另外,引擎维持着两个缓存定时任务的阻塞队列,其中一个用于接受外界断断续续地投递进来的,另外一个则用于缓存那些主动取消的,引擎需要在滴答开始期间 先行将他们装入对应的时钟槽或从中移除他们。
public class HashedWheelTimer implements Timer {
// 总的时钟引擎个数
private static final AtomicInteger INSTANCE_COUNTER = new AtomicInteger();
// 原子更新 HashedWheelTimer 内部workerState属性
private static final AtomicIntegerFieldUpdater<HashedWheelTimer> WORKER_STATE_UPDATER =
AtomicIntegerFieldUpdater.newUpdater(HashedWheelTimer.class, "workerState");
// 引擎内核,单线程控制时间轮执行
private final Worker worker = new Worker();
// 控制时钟引擎的线程
private final Thread workerThread;
// 时钟引擎的状态
private static final int WORKER_STATE_INIT = 0;
private static final int WORKER_STATE_STARTED = 1;
private static final int WORKER_STATE_SHUTDOWN = 2;
// 原子更新的字段
@SuppressWarnings({"unused", "FieldMayBeFinal"})

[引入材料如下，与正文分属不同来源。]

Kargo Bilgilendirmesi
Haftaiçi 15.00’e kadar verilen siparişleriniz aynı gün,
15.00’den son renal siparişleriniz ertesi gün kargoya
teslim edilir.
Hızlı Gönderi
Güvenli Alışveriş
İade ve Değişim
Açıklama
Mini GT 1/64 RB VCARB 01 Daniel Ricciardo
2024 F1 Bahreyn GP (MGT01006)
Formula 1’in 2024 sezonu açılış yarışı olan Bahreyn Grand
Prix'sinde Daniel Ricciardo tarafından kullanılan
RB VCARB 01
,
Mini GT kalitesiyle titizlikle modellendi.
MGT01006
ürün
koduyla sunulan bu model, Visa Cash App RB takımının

private volatile int workerState;
// 每个时钟槽的等待时间
private final long tickDuration;
// 存储时钟槽的数组
private final HashedWheelBucket[] wheel;
// 掩码,mask = n - 1,执行 ticks & mask 便能定位到对应位置的时钟槽,效果上相当于 ticks % (mask + 1),由n这个2的幂次方保证
private final int mask;
// 时钟引擎是否初始化的标记
private final CountDownLatch startTimeInitialized = new CountDownLatch(1);
// 存储主动提交任务的队列
private final Queue<HashedWheelTimeout> timeouts = new LinkedBlockingQueue<>();
// 存储主动取消任务的队列
private final Queue<HashedWheelTimeout> cancelledTimeouts = new LinkedBlockingQueue<>();
// 已提交的任务数
private final AtomicLong pendingTimeouts = new AtomicLong(0);
private final long maxPendingTimeouts;
// 时间引擎开始的时间
private volatile long startTime;
}
外部 HashedWheelTimer 依赖于状态机执行,初始状态为 WORKER_STATE_INIT,并且由 WORKER_STATE_INIT 状态切换为 WORKER_STATE_STARTED 时会调用内核 Worker 线程不断管理维护定时轮。

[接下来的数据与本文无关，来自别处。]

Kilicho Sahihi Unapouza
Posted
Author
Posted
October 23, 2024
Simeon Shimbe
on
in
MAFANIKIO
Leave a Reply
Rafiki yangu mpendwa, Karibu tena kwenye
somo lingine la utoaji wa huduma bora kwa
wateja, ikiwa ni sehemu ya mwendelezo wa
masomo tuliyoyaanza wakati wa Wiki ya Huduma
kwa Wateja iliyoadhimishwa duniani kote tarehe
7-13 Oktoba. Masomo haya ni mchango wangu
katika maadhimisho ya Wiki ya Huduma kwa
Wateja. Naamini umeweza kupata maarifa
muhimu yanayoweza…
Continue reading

在外部向定时轮提交任务时需要调用 newTimeout() 方法,该方法会在任务正式被加入到 timeouts 队列前调用 start() 函数确保定时轮引擎已经启动,然后计算任务的 deadline。
// task:定时任务 delay:延时时间 unit:时间单位
public Timeout newTimeout(TimerTask task, long delay, TimeUnit unit) {
if (task == null) {
throw new NullPointerException("task");
}
if (unit == null) {
throw new NullPointerException("unit");
}
long pendingTimeoutsCount = pendingTimeouts.incrementAndGet();
if (maxPendingTimeouts > 0 && pendingTimeoutsCount > maxPendingTimeouts) {
pendingTimeouts.decrementAndGet();
throw new RejectedExecutionException("Number of pending timeouts ("
+ pendingTimeoutsCount + ") is greater than or equal to maximum allowed pending "
+ "timeouts (" + maxPendingTimeouts + ")");
}
// 确保引擎正常启动
start();
// Add the timeout to the timeout queue which will be processed on the next tick.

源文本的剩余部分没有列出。